音を立てないように左右に分かれて社の裏に向かう。そしてお互いが角まで移動したところで基礎の隙間から合図を送る。
(よし、ストップ。……GO!)
「Stop right there! シンミョーにお縄につけーィ!」
「よし、確保ー!」
「ひゃああああ!!」
同時に飛び出し、叫び声を上げる着物の白髪美人……我らが
「「ぐわああああ!!」」
指一本触れることなく二人仲良く裏の低木にふっ飛ばされた。
そういえば神通力があった。忘れてました。
「……えっ、あっ、サラさんにセキさん!?」
おお、覚えてくれていた。
しかしよく分かったな。上半身が低木に突っ込んだままだからキリさんからだと僕らの足しか見えてないはずなんだけど。客観的に見て絵面が間抜けすぎる。
「こんにちは。この間ぶりです」
「デス」
「あ、うん。こんにちは」
低木から抜け出し、身を正してあらためて挨拶すると、土地神様は困惑顔で挨拶を返してくれた。数日経っているのもあって忘れられてるかと心配していたけど、どうやら杞憂だったらしい。
「あの、なんでさっきは飛び出してきたん?」
「すいません。他の友達と馬鹿やってる時のノリのまま、つい」
「ゴメンナサイ」
「い、いえいえ。友達の……それならまあ、うん」
僕とサラが頭を下げるとキリさんは納得してくれた。なんだか少しだけ嬉しそうな表情をしている。
……それにしても、喋り方がこの前ほど緊張して
「テユーカ、そっちこそなんで隠れてたノ?」
「あ、いや……知らん人がおったけえ、つい……」
「知らん……ああ、フキとイザか」
「その、二人が来たのが見えて出てきたんじゃけど、でもやっぱり知らん人は……その……」
……僕とサラが来たのを見て出てきたはいいが、知らない人間もいることに気が付いて身を隠したってことか。

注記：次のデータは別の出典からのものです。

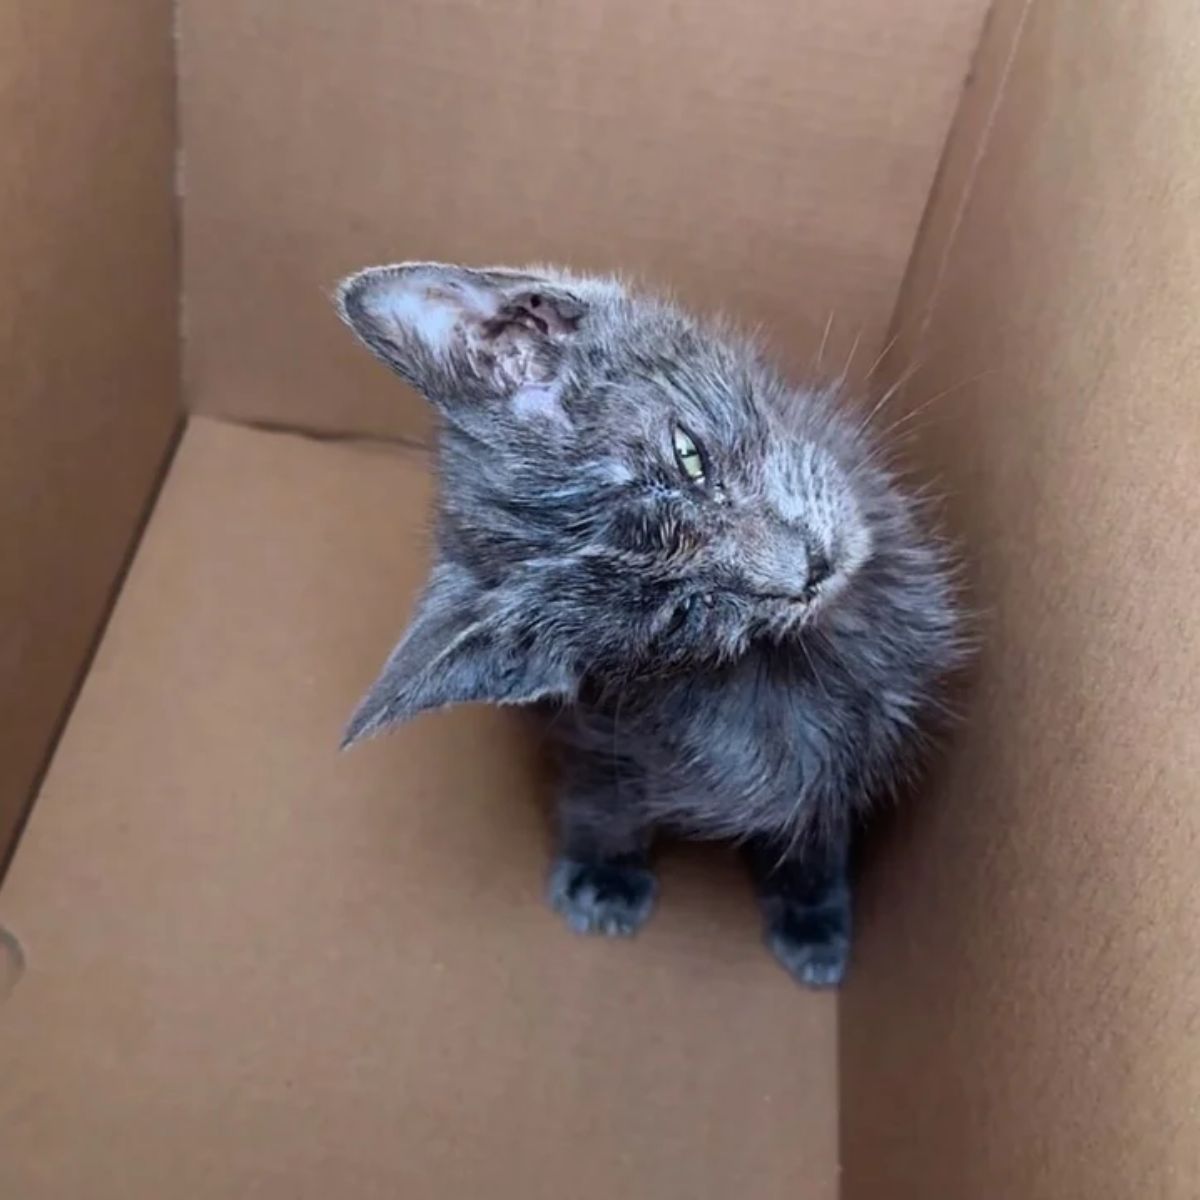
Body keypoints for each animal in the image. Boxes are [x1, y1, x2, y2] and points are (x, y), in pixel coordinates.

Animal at [336, 267, 964, 988]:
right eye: (678, 611)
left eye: (689, 455)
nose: (810, 569)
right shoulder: (598, 730)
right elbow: (601, 797)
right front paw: (603, 876)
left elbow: (817, 819)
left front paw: (811, 910)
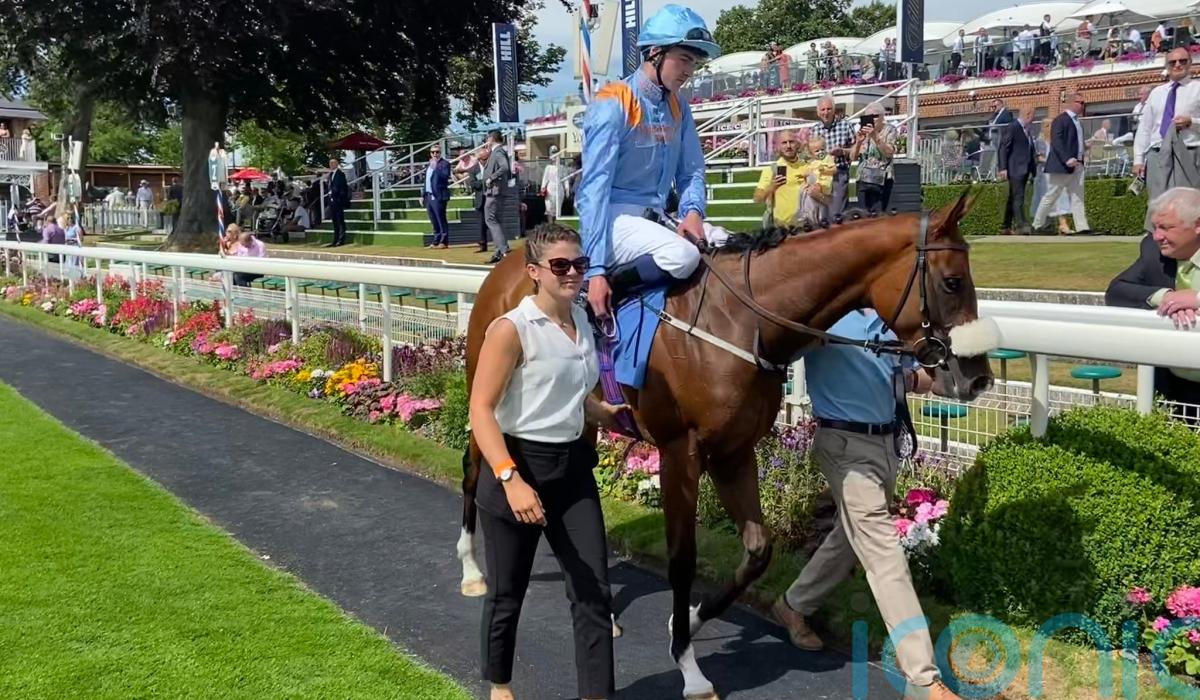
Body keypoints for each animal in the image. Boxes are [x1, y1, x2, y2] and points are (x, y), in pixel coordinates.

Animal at [455, 190, 995, 699]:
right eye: (953, 282)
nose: (978, 377)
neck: (743, 322)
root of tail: (509, 262)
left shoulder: (736, 452)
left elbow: (758, 550)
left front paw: (689, 620)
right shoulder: (681, 453)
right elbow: (682, 558)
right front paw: (688, 666)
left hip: (580, 418)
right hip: (489, 390)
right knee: (474, 468)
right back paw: (471, 569)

キリさん人見知りっぽいしな。……そう思うとこの前はよく僕に話しかけられたものだ。
「と、ところで今日はどのようなご用件で……? あっ、本の情報とかは……!」
「それはまだです。すいません」
「アノ二人にキリチャン紹介したくてサー」
「そ、そっか……。そっかぁ……」
今露骨にガッカリしたなこの神様。
……ん? 今聞き間違いでなければキリちゃんって呼ばなかった?
「おま、神様にちゃん付けって……」
「エ、この前もっと砕けてイイって言ってたからサ」
「……たしかに。ただその、失礼だったりしません?」
「あ、い、いや……別に大丈夫よ。むしろ、嬉しいけん……へへ……」
「アタシもサラチャンでイイヨー」
「そ、それはちょっと時間が欲しいかも……」
やだこの子ったら、すっごい距離の詰め方。
ただ、キリさんの表情を見るに嫌がっているわけではないようだ。むしろ嬉しそうな感じだし、それなら僕が横からどうこう言うことはないか。
……ていうか、これだけ話せるならあの二人に会わせても問題ないんじゃないか?
そう思って口を出そうとしたところで――
「あのさー二人とも裏で何して――あっ」
「さっき悲鳴聞こえたけど大丈夫か――おっ?」
「「「あっ」」」
――イザとフキ、件の二人が様子を見にやってきた。
そりゃあんだけ騒げば来るよね。